Wyndham Garden
- Type: Subsidiary
- Industry: Hospitality
- Founded: 1998
- Headquarters: Parsippany, New Jersey
- Number of locations: 218 (December 2025)
- Parent: Wyndham Hotels & Resorts
- Website: www.wyndhamhotels.com/wyndham-garden

= Wyndham Garden =

International hotel chain

Wyndham Garden is an international upscale hotel chain and an upper-midscale subsidiary brand of Wyndham Hotels & Resorts. As of December 2025, the brand operates 218 properties globally. The chain offers full-service hotel accommodations targeting business and leisure travelers in suburban, airport, and city centre locations.

== Overview ==
Positioned within the upper-midscale segment of the global hospitality market, Wyndham Garden properties typically feature on-site restaurants, flexible meeting and banquet spaces, fitness centers, and business services. The brand serves as a bridge within Wyndham's portfolio between midscale limited-service lines and full-service luxury brands like Grand Wyndham.

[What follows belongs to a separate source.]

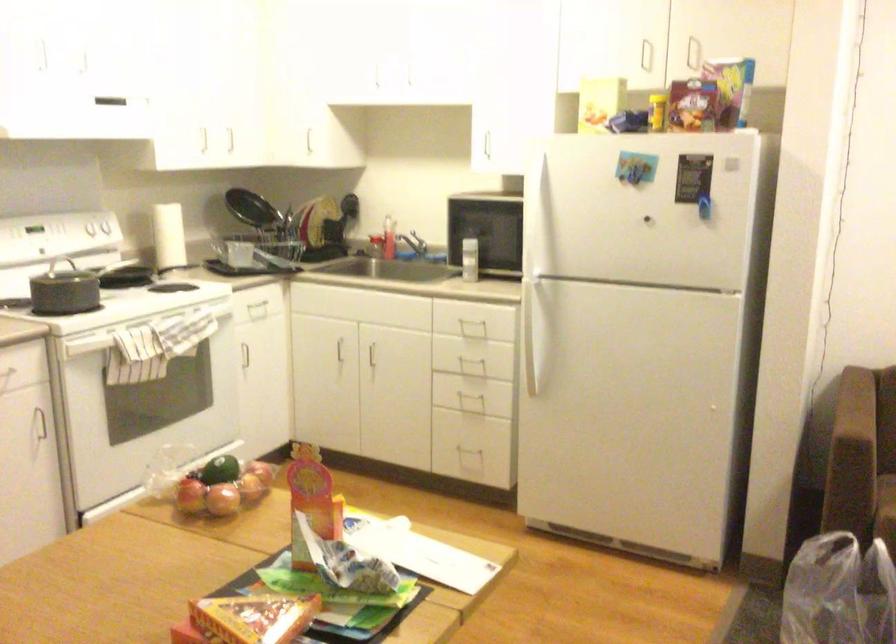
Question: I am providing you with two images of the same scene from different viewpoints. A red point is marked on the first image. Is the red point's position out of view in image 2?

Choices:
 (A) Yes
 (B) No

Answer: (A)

In addition to traditional urban and suburban developments, the brand has expanded significantly in emerging commercial corridors and airport hubs across North America, Latin America, Europe, and Asia-Pacific.

== History ==

Wyndham Garden property located near Universal Studios in Orlando, Florida

Wyndham Garden in Dresden, Germany

The brand was introduced by Wyndham Hotel Group in 1998 as a specialized line designed for convenient, accessible lodging near major transportation corridors and secondary corporate centers. Over the 2010s and 2020s, Wyndham expanded the brand through strategic franchise development and regional expansions, particularly in high-growth markets across India, China, and Europe.

In 2018, following the spin-off of Wyndham Hotels & Resorts as an independent hotel franchising company from Wyndham Worldwide, Wyndham Garden became one of the core franchise brands managed under the unified corporate umbrella.

== Notable locations ==
- Wyndham Garden Munich Messe: A business-oriented hotel catering to the Munich Trade Fair grounds in Germany.
- Wyndham Garden Otay Mesa: Located near the US–Mexico border crossing in San Diego, California.